Aujourd'hui
Une hygiène à ne pas négliger
Catégories : Société, Santé, Social, Solidarité, CHU Date : jeudi 19 mars 2020On estime que tous les dix ans, les Français perdent en moyenne vingt minutes de temps de sommeil. Le Pr Xavier Drouot, neurophysiologiste au CHU de Poitiers et responsable du centre régional des pathologies du sommeil, fait le point sur ce constat, lié notamment à l’évolution de nos modes de vie.
Une récente étude norvégienne montre que le temps de sommeil a un impact sur la santé mentale des enfants. Est-ce une découverte ?

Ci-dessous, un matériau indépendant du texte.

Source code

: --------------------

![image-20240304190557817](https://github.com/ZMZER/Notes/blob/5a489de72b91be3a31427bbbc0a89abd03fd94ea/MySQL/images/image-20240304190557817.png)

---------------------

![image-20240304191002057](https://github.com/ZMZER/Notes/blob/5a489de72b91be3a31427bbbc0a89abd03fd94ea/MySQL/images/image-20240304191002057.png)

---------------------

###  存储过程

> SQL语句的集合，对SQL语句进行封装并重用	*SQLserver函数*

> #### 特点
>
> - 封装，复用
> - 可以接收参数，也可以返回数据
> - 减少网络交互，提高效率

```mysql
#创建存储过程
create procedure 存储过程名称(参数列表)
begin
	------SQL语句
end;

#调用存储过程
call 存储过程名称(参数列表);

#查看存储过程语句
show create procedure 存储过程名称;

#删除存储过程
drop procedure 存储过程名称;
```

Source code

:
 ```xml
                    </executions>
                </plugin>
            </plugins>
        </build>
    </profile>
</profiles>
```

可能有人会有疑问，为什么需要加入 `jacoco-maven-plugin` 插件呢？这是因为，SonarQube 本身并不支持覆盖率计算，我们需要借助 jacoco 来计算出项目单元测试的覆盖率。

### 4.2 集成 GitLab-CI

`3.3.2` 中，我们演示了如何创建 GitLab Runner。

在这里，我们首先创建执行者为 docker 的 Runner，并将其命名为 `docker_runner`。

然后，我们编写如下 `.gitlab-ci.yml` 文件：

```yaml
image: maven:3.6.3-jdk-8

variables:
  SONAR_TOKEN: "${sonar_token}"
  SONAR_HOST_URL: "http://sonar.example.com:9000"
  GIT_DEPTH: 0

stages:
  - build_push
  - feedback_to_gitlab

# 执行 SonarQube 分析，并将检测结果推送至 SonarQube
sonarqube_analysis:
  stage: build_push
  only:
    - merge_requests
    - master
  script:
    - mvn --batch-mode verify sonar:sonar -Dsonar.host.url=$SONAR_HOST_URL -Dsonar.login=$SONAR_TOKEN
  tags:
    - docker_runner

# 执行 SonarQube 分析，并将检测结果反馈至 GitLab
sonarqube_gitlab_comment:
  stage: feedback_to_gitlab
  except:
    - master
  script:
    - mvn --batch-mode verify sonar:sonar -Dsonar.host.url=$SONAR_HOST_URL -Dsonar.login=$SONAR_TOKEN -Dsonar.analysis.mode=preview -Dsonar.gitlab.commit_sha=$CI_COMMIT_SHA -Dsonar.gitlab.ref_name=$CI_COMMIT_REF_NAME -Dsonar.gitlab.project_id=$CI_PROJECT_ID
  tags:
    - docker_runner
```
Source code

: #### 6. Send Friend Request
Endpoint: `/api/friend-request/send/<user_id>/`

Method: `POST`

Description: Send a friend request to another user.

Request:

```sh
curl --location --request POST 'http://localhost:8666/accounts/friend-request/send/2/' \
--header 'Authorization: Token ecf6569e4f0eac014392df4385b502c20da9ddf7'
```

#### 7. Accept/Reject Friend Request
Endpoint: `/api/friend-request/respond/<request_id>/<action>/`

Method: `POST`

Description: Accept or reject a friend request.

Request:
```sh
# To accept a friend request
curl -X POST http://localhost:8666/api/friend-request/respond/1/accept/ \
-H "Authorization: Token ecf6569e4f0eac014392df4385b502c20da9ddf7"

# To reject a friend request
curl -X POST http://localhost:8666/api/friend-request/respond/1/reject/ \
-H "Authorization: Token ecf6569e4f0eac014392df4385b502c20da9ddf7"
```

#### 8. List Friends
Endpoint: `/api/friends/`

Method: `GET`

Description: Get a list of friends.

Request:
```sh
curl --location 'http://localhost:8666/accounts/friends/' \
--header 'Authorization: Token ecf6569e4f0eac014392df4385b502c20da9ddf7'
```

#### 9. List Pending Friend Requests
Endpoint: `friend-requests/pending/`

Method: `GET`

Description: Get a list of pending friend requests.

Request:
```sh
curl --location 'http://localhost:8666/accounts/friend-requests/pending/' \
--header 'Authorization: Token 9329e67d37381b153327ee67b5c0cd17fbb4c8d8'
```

« Probablement, car les études sur le sujet sont encore peu nombreuses, difficiles à faire et criticables car souvent menées sur de faibles panels. Celle-ci a été réalisée sur près de 800 enfants, ce qui est quand même une grosse cohorte. Reste que ce lien entre le sommeil et la santé mentale, on le soupçonnait depuis plusieurs années. Quand des adultes ne dorment pas, on constate chez eux des problèmes cognitifs, d’irritabilité. Mais nous ne sommes pas tous égaux face au manque de sommeil, certains le supportent très bien. Au centre d’investigation clinique (CIC) de Poitiers, nous avons réalisé une étude visant à empêcher des personnes de dormir pour en mesurer les effets. Il y a des gens dont les performances s’effondraient après une nuit blanche et d’autres dont les performances n’étaient pas altérées malgré l’absence de repos. »
Quelles sont les causes récurrentes à ce manque de sommeil ?
« La plus fréquente est la négligence. Les gens grignotent sur leur sommeil car souvent, dans les grandes villes, c’est du temps qu’ils ont l’impression de perdre dans les transports. Et surtout, les nouvelles technologies ont permis à la vie sociale de se prolonger dans la soirée, où l’on n’hésite plus à avoir l’ordinateur ou le smartphone avec soi dans le lit. Or il a été démontré que ces habitudes détériorent la qualité du sommeil, car la lumière très bleue des écrans est interprétée par l’œil comme si c’était celle du soleil. »
Comment y remédier ?
« Il faut faciliter une espèce de confort. On demande alors aux patients de se coucher et de se lever à des heures fixes, d’éviter de regarder la télévision dans le lit, de ne pas travailler trop tard, d’éviter les sodas, de se détendre, de ne pas s’exposer à une lumière trop vive… C’est une hygiène de sommeil à avoir. Un adulte doit dormir environ huit heures par nuit. Mais globalement, on a bien dormi lorsque l’on se réveille spontanément le lendemain. »
Que pensez-vous du phénomène ASMR (*), très prisé des jeunes ?
« Je ne suis pas contre. Tout ce qui va aider à se détendre, à se concentrer sur quelque chose de doux, de sinueux permet au cerveau de diminuer son excitation. Mais cette étape se prépare deux à trois heures avant l’endormissement. Si les jeunes n’utilisent que le son de ces vidéos, sans regarder les écrans, il n’y a aucun danger. En tout cas, moins que de prendre un hypnotique ou un relaxant pour s’endormir. »
(*) de l'anglais Autonomous Sensory Meridian Response, que l'on peut traduire par « réponse autonome sensorielle culminante », une méthode de relaxation auditive très répandue par le biais de vidéos sur le web.